I tried 3-MeO-PCE tonight and it was amazing. Will give a proper report in the morning. It felt so fucking clean. Wasn't too stimulating at all! Really, really good time.
Edit: I'm a bit late. But here are more detailed notes.
A few days ago, I finally got to try 3-meo-pce. I started off by dissolving 10 - 15 mg in 1 mL of warm water, and squirting it up my butt. I did about 75% of it, then 15 - 30 minutes later, refilled the syringe and did the rest. I am not sure how much of this dose I absorbed. I definitely got some, and I did have a bowel movement beforehand. However, I've been using kratom daily for a while now. So I might still have been backed up. For what it's worth, there was no fecal matter on the syringe after I removed it.
And so began the waiting game. I had a few first alert type feelings, but nothing too significant. Over the next 4 hours, I proceeded to do small bumps of out 2.5mg space no less than 30 minutes apart. I eventually got to a point where I was definitely feeling it, and decided not to do any more redoses.
Seems like there is no way to avoid the long come up. Is 3-MeO-PCE a prodrug for PCE?
What impressed me most about this compound was just how lucid it left me. I felt very zen, content, happy with things as they were. And I was definitely dissociated, but there was virtually none of the mindfuck I've come to associate with dissociatives. It was a very cerebral high. I could think clearly, although articulating those thoughts was a little bit more difficult than normal.
I believe I took 20 - 30 mg in total. Next time, I'd like to try 20 mg in a single dose, instead of repeated small doses.
I did not find it to be particularly stimulating. Certainly not compared to ephenidine, which I now consider to be "cracked out." My previous impression of that chemical were merely a function of my hazy memory of how actual ACH's feel.
Like I said, I've been taking Kratom everyday. The 3-MeO-PCE seemed to lessen the withdrawal. I'm not saying it has opioid receptor affinity or anything. I suspect that the anasthetic properties may dull one to the sensations of withdrawal, just as they would for any other pain.
When I think of how it felt, the words that continue to surface are along the lines of: serene, clear, clean, zen, calm, content.

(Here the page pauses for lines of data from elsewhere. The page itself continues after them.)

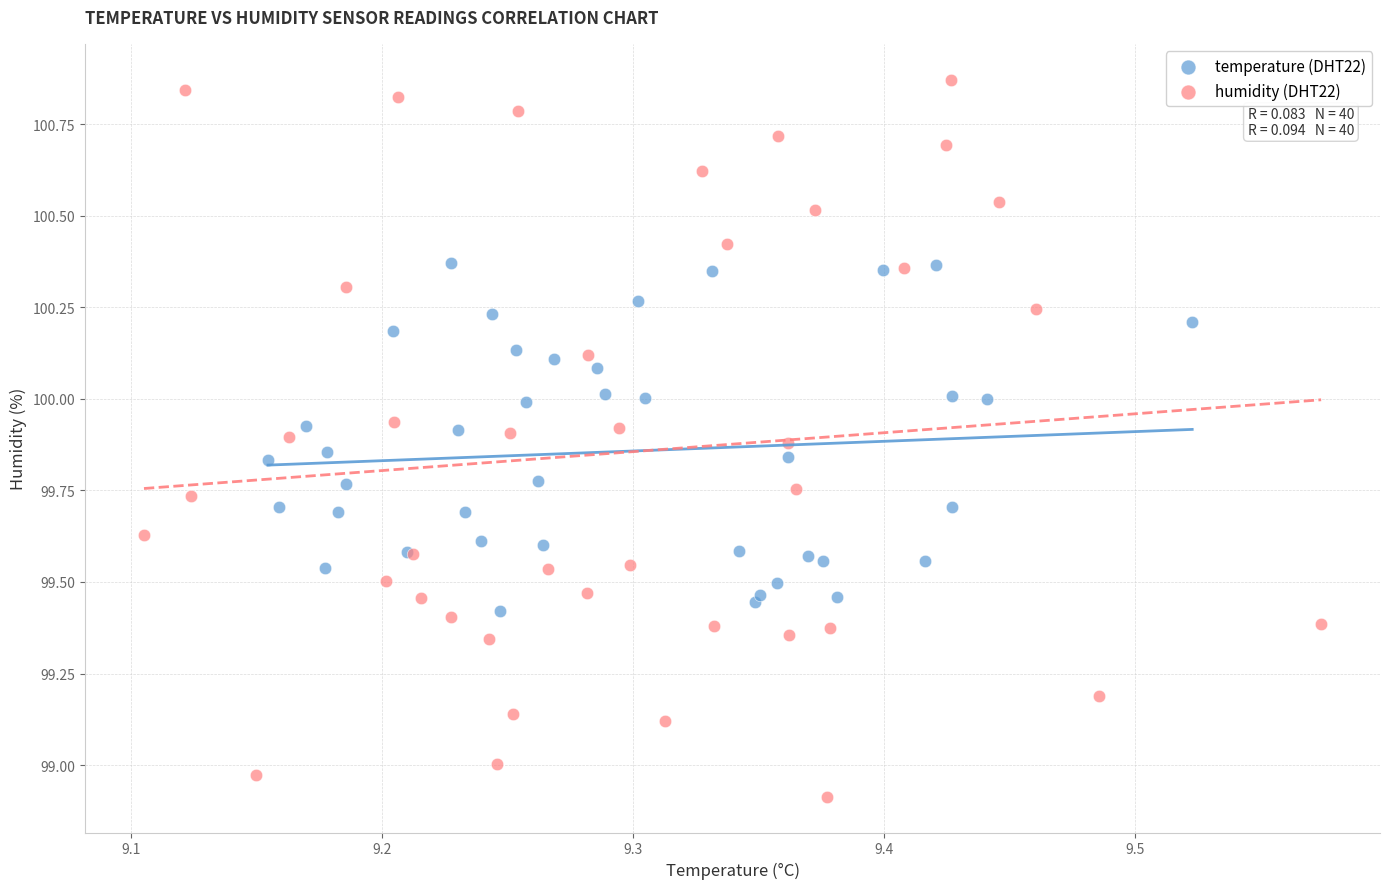

Which series contains the lowest Y value?

humidity (DHT22)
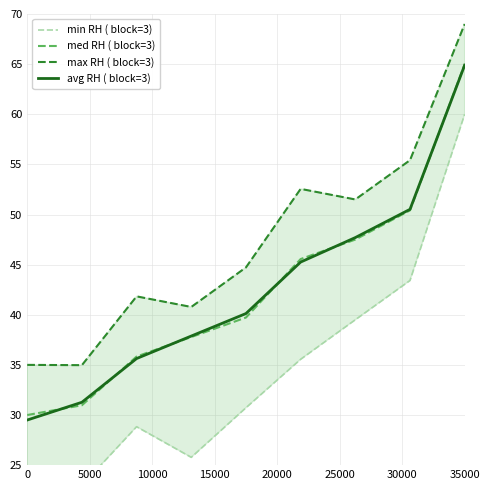

Reading left to right, list all the values displayed in this chart.

min RH ( block=3): 20.0	23.0	28.8	25.8	30.7	35.6	39.5	43.4	60.0
med RH ( block=3): 30.0	31.0	35.8	37.8	39.7	45.6	47.5	50.4	65.0
max RH ( block=3): 35.0	35.0	41.8	40.8	44.7	52.6	51.5	55.4	69.0
avg RH ( block=3): 29.5	31.3	35.6	37.9	40.1	45.3	47.7	50.5	64.9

There was no intensity, no existential anxiety. I just felt fucking awesome.
I could see how this sharpened thinking may lead some to consider this drug a stimulant. I didn't feel any physical stimulation (no noticabley increased heartrate or jaw tension--however, I did experience some jaw tension during the come down). However, I did not measure heart rate or blood pressure, so I might be wrong about that.
It felt vaguely psychedelic in a way. Like, if you were to isolate just one aspect of an LSD headspace, this drug seemed to replicate that, but without any of the other hallmarks of a tryptamine. I would not be surprised to find it had significant affinity for serotonin receptors.
While the peak passed me by because I was too busy analyzing myself, the period just after the peak (so far from baseline) was spent watching Gantz:0, which is a CGI movie remake of an anime I was somewhat infatuated with in highschool. Dissociatives almost always have either a nostalgic or futuristic bent to them. They make me feel like I am living in a science fiction epic. This choice of film played to both aspects of the high. I was nostalgic for the days gone, when I watched the original Gantz in highschool. And the SF aesthetic of the film appealed to me as well.
After Gantz, I watched the first episode of 3%. Again, the science fiction aesthetic appealed to me very much while I was in this state.
I wish I had more to say to y'all. The effects of this drug are somehow subtle and brazen at the same time. It is very hard to explain.
One piece of advice I would offer: Do not try to hole on this. It felt more like a "ceiling" than a hole to me. I fear that if I just kept on redosing, I would have found myself in a manic state.